The task ▸ Copy every line of the listing below without changing anything, and leave the pictures out of your answer.

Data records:
* Start *
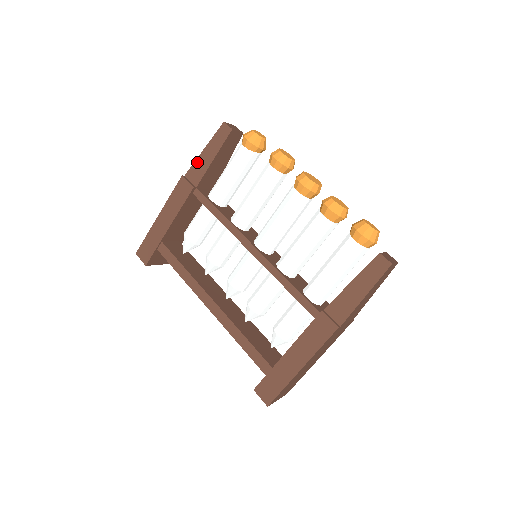
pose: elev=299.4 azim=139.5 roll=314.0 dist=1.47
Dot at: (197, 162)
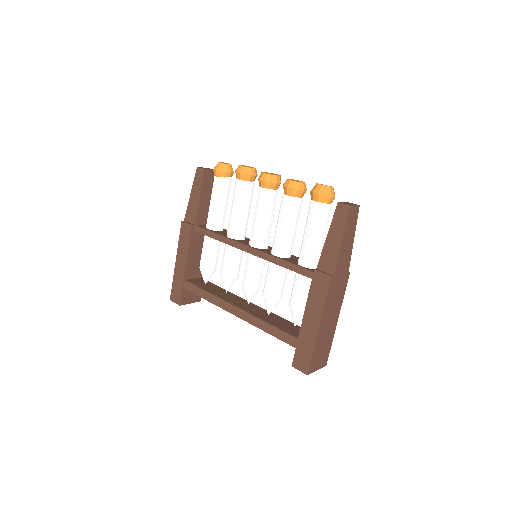
Dot at: (189, 206)
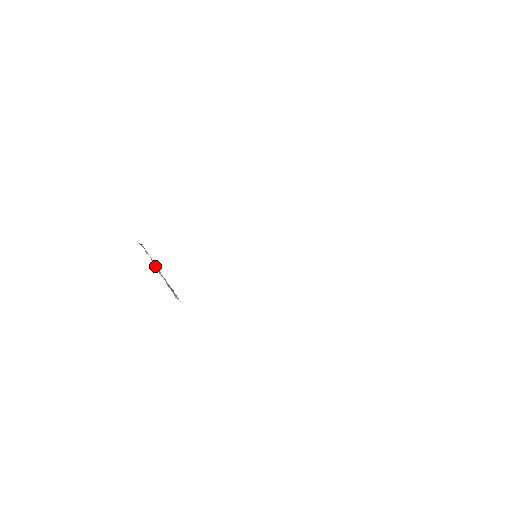
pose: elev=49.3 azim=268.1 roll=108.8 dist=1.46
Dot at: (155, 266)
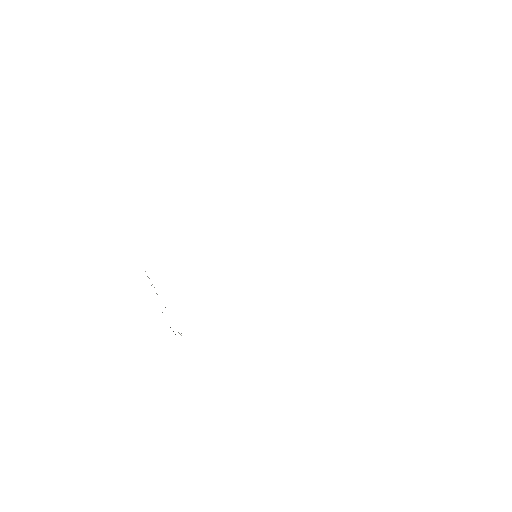
Dot at: occluded
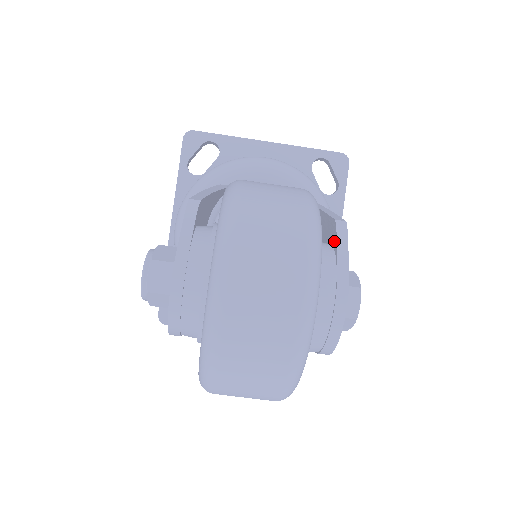
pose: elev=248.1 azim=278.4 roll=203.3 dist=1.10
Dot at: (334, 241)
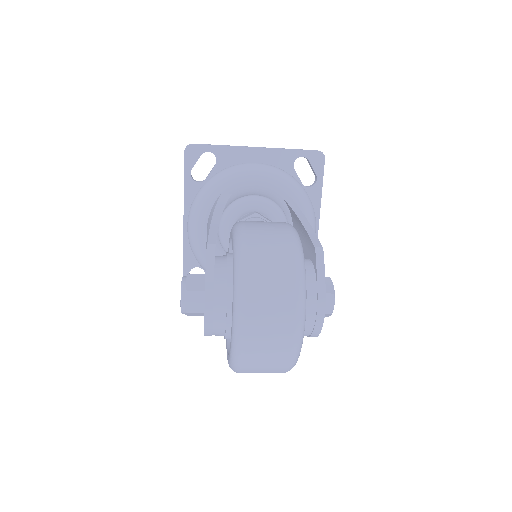
Dot at: (314, 263)
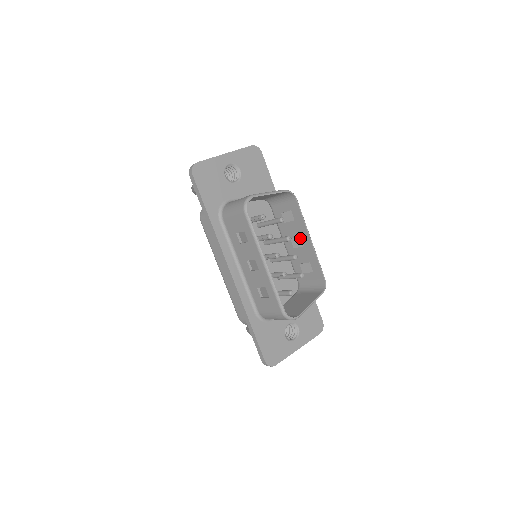
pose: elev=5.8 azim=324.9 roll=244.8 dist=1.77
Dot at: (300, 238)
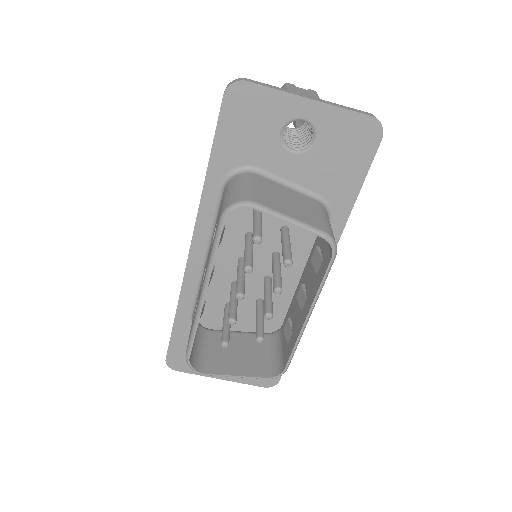
Dot at: (306, 299)
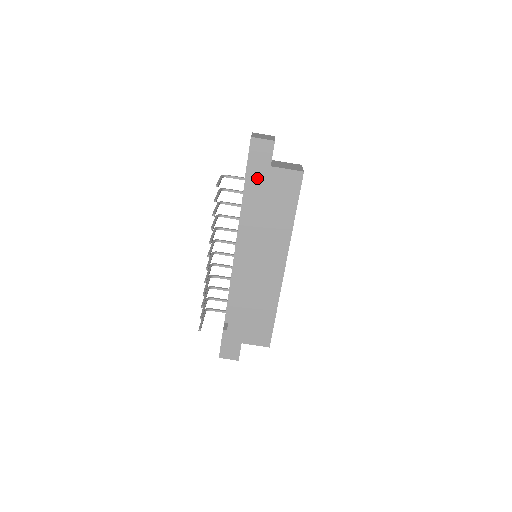
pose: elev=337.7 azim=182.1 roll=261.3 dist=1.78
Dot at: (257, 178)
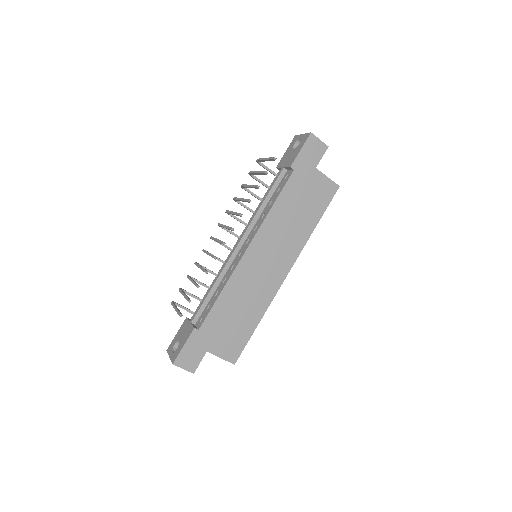
Dot at: (300, 173)
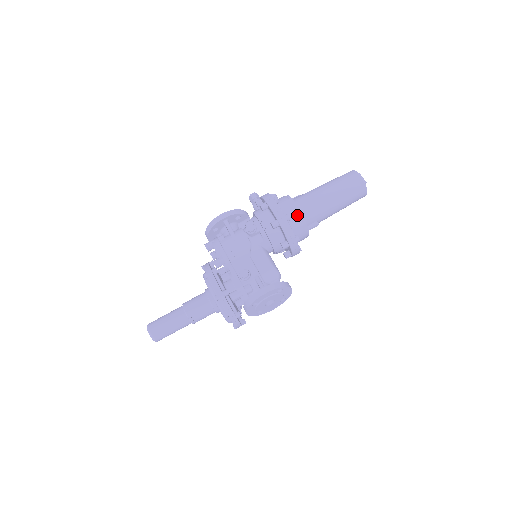
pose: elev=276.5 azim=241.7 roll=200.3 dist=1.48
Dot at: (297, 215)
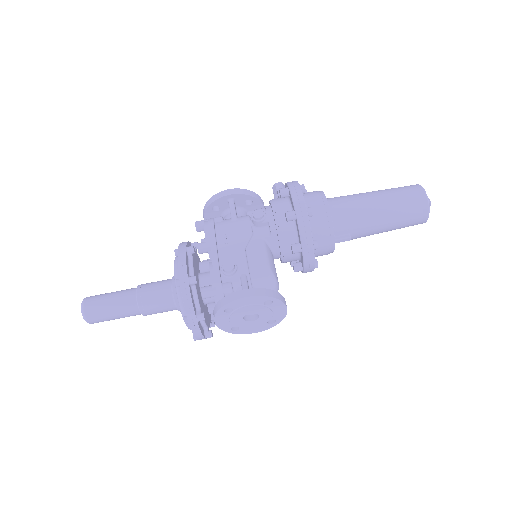
Dot at: (324, 214)
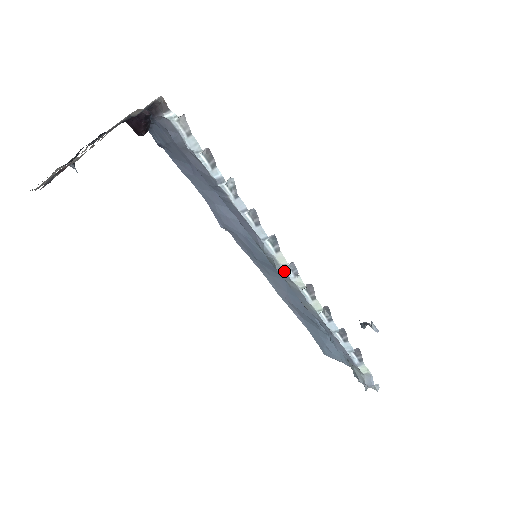
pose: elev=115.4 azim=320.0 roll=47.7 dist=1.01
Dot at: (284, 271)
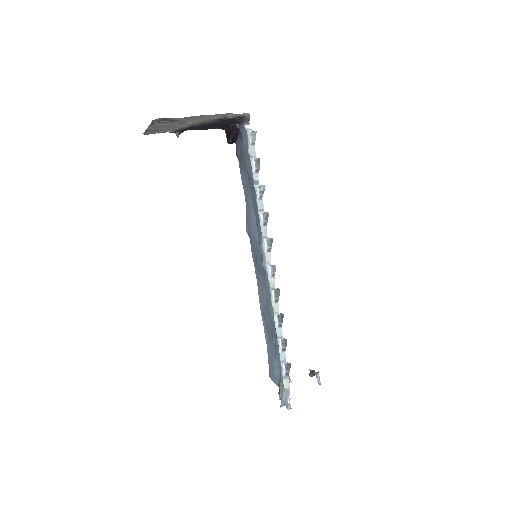
Dot at: (266, 269)
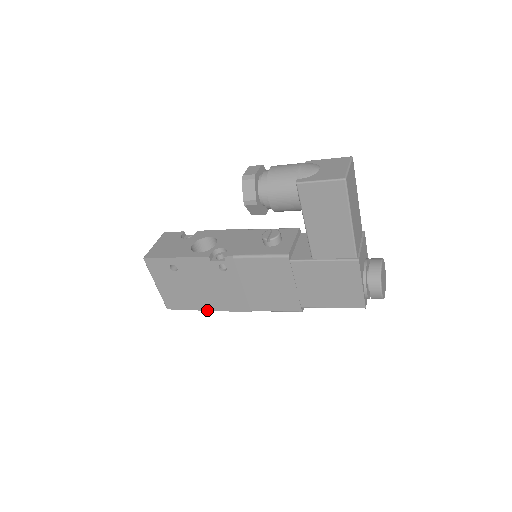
* End *
Expected answer ▸
pose: elev=299.4 azim=139.5 roll=314.0 dist=1.47
Dot at: (197, 162)
Dot at: (189, 206)
pose: elev=49.3 azim=268.1 roll=108.8 dist=1.46
Dot at: (155, 266)
Dot at: occluded
pose: elev=248.1 azim=278.4 roll=203.3 dist=1.10
Dot at: (334, 241)
Dot at: (314, 263)
pose: elev=5.8 azim=324.9 roll=244.8 dist=1.77
Dot at: (300, 238)
Dot at: (306, 299)
pose: elev=337.7 azim=182.1 roll=261.3 dist=1.78
Dot at: (257, 178)
Dot at: (300, 173)
pose: elev=276.5 azim=241.7 roll=200.3 dist=1.48
Dot at: (297, 215)
Dot at: (324, 214)
pose: elev=115.4 azim=320.0 roll=47.7 dist=1.01
Dot at: (284, 271)
Dot at: (266, 269)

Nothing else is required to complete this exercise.